Join us online for this Zoom Meeting Thursday, November 19, 2020 at 7:00 pm.

For more information: Wildlife Speaker Series

Learn more about iNaturalist Canada here and check out the videos that walk you through what it’s all about!

Posted on October 31, 2020 00:42 by denisag2 denisag2 | 0 comments | Leave a comment

July 16, 2020

Great time to get out

Thanks first of all to everyone who has contributed to the Lanark County Biodiversity Project.
We are now over 4800 observations and have 1532 species.

Many dragonfly, moth and bees/wasp observations are being reported. It's worth going onto iNaturalist just to see some great photos of insects you've never seen before.

We seem to have good numbers of some of the more southern species this summer with all the hot weather. We've had Slaty Skimmers and Blue Dashers (both dragonflies!) at our beaver pond over the past week.

Lots of plants are flowering now, too. The spring flowers we all love are done but the summer-flowering species are in full bloom and even some of the later species like goldenrods and asters are in bud, at least.

If you are interested in insects or plants, now is a great time to dust off your cameras and go out and look at all that's going on.



Posted on July 16, 2020 19:02 by ken_j_allison ken_j_allison | 0 comments | Leave a comment

July 01, 2020

Happy Canada Day!

Hello everyone,

While Denis is basking in the sun in PEI, the rest of us can keep taking photos and submitting them to iNaturalist.

We're doing pretty well: we're up to 4232 observations and 1447 species for the county now. However, these have all been submitted by 29 observers.

For those of you who haven't tried iNaturalist yet, it's pretty easy and I encourage everyone with a smart phone or a camera to try it out.

If anyone can help with identification of any of the organism groups, we still have a fair number of observations that need identifications/confirmations. At least 2 people have to identify each observation before it is considered "research grade".

Anyway, keep up the good work!

Ken Allison

Posted on July 01, 2020 17:13 by ken_j_allison ken_j_allison | 2 comments | Leave a comment

June 23, 2020

Great news for the Biodiversity project!

Ken Allison has graciously agreed to help admin and curate the MVFN Biodiversity project. I would like to thank Ken for all his nature postings throughout the spring project and for also taking the time to help others with their observations (e.g. ID-ing, etc.). Going forward, I’m sure Ken will continue to help members with their observations but we can also look forward to some interesting Journal posts to give us some perspective and highlights on the progress of the Lanark County Biodiversity project.

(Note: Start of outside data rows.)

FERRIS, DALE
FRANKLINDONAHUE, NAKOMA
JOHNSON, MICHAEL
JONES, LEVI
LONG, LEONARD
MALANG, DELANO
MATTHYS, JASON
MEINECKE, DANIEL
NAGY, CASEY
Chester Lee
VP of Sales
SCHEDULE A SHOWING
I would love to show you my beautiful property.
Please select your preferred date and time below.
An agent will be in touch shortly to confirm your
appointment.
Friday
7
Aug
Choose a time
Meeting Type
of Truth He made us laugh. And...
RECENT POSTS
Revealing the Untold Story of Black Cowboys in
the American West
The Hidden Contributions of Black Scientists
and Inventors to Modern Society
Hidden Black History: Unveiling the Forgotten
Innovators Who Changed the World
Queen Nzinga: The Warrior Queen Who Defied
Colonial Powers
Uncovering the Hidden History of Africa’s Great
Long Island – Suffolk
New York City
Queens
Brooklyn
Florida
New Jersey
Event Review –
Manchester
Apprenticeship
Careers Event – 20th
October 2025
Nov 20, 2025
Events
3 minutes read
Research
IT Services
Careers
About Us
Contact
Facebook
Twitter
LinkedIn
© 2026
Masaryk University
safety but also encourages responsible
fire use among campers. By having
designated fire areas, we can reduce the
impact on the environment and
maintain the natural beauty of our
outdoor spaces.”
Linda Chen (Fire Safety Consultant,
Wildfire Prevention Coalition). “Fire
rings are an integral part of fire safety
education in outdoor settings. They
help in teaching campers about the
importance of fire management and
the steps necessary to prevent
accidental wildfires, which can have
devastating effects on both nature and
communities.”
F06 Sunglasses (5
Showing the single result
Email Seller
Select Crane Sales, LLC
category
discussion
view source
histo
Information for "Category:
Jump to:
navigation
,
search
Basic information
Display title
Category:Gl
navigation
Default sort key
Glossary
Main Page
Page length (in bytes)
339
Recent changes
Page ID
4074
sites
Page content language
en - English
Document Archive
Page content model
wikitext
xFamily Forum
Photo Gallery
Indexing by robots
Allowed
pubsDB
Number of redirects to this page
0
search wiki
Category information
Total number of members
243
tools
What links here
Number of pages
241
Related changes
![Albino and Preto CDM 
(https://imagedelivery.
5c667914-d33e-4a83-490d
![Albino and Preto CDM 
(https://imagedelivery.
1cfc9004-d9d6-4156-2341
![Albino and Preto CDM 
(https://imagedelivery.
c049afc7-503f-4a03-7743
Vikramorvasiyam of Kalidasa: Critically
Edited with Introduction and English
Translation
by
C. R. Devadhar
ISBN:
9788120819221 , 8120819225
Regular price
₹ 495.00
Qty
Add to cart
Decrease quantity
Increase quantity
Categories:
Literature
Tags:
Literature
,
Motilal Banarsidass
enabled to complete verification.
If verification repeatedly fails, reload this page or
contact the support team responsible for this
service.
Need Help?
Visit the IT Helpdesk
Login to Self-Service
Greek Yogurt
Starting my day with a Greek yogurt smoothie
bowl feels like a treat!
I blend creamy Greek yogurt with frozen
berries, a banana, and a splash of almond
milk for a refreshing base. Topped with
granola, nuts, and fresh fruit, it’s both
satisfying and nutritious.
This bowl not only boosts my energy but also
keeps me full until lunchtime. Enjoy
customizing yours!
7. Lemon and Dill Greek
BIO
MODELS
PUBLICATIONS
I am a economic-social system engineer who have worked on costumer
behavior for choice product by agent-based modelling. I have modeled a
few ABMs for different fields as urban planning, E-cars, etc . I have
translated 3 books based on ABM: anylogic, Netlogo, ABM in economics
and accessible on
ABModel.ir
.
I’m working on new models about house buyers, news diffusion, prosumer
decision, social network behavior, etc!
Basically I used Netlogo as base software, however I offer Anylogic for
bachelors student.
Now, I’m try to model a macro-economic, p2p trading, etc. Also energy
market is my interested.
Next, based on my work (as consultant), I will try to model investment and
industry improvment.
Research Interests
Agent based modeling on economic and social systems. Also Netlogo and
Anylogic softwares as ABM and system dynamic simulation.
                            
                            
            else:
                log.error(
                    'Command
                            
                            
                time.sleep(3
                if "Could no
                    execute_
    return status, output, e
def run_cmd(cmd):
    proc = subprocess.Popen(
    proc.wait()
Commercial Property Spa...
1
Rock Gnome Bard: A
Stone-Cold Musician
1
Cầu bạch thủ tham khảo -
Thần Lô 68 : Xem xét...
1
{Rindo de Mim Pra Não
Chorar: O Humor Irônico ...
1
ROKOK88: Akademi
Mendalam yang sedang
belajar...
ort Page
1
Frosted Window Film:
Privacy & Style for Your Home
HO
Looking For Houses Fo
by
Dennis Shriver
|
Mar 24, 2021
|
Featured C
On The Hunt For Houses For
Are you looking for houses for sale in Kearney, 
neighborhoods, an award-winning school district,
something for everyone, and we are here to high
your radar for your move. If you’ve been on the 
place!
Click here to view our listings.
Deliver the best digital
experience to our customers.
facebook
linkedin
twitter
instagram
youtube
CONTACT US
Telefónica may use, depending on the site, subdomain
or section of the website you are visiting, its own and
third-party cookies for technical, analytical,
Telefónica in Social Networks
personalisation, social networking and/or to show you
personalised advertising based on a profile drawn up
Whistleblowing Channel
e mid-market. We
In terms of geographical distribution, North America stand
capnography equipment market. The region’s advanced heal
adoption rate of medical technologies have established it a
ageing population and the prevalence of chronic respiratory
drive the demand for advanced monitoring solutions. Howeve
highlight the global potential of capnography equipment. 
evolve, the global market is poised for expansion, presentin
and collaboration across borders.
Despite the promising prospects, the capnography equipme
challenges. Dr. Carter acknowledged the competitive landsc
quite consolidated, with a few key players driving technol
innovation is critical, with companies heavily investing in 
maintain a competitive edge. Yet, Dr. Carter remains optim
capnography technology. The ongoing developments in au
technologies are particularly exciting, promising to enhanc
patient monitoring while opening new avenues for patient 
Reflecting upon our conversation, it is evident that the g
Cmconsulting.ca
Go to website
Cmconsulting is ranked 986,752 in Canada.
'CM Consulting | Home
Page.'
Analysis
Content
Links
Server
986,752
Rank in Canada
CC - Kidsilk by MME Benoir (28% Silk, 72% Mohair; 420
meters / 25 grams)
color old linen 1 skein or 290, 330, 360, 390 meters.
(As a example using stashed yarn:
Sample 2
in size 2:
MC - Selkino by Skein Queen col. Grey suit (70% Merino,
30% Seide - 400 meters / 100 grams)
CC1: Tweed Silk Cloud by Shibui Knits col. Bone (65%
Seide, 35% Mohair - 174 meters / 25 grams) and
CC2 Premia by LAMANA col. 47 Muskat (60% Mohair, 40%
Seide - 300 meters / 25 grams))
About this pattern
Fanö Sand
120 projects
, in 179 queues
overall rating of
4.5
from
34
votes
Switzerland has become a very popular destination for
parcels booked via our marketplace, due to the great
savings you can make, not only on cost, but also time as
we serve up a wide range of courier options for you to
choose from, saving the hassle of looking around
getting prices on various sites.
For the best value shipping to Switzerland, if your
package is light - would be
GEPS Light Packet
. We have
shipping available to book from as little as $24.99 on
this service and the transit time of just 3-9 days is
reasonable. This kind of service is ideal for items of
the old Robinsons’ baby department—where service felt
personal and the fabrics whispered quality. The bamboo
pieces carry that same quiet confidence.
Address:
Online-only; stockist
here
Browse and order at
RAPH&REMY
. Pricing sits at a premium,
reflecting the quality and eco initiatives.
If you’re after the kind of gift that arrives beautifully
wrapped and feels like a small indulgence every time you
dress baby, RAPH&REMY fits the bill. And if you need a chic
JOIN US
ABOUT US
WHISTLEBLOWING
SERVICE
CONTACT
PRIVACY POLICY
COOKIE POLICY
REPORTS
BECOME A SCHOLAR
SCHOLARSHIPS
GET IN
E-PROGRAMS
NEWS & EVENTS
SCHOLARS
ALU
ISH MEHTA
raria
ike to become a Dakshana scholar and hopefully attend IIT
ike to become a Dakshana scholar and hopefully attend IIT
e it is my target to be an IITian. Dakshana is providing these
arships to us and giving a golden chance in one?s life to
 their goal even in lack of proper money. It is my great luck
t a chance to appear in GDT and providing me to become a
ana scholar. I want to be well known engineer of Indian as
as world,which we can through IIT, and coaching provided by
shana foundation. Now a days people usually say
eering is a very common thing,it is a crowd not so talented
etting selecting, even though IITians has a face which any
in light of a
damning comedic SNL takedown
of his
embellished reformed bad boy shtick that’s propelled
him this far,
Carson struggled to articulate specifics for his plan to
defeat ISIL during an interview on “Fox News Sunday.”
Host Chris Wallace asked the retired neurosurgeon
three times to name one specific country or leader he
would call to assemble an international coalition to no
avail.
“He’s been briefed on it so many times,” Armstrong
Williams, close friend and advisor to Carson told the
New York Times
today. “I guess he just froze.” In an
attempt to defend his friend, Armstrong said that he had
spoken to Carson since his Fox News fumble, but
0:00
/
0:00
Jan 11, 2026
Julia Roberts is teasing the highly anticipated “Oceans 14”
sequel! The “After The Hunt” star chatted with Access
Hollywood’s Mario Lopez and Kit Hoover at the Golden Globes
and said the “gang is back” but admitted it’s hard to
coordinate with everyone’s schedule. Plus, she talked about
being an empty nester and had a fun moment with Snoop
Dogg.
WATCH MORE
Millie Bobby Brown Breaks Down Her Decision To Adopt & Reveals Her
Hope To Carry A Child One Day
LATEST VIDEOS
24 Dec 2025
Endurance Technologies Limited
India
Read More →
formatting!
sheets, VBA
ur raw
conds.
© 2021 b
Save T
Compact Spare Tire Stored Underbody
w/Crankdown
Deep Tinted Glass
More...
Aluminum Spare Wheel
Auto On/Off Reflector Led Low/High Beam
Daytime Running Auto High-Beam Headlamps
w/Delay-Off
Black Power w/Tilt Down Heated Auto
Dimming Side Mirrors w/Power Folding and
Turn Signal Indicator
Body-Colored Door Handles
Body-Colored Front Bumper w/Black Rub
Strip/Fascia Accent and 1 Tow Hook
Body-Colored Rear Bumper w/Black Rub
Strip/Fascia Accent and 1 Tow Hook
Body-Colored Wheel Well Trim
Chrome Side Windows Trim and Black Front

Keep posting and have a GREAT summer!
.. Denis (denisag2)

Posted on June 23, 2020 15:16 by denisag2 denisag2 | 0 comments | Leave a comment

June 22, 2020

MVFN Spring project being renamed

Hi again, MVFN Lanark County Observers:

This is not the end, as of this week, the “MVFN Lanark County – Spring 2020” project is being renamed the “MVFN - Lanark County Biodiversity” project. This Biodiversity project will continue to capture all nature observations across Lanark County made by its MVFN members and friends. Note: The Date range is being removed from the project, so all your past observations will also get captured.

Recently, the MVFN Conservation and Habitat Committee launched a Turtle Watch project using the iNaturalist platform. So for all your turtle observations, please make your postings directly on the Turtle Watch project page. For any other taxa and species, you can post your observations to iNaturalist using the generic upload button, and your Lanark County observations will automatically be collected and shared in the MVFN Lanark County Biodiversity project. Note: Observations posted to MVFN Turtle Watch will also automatically show-up in the Lanark County Biodiversity project.

Keep observing nature and have fun sharing!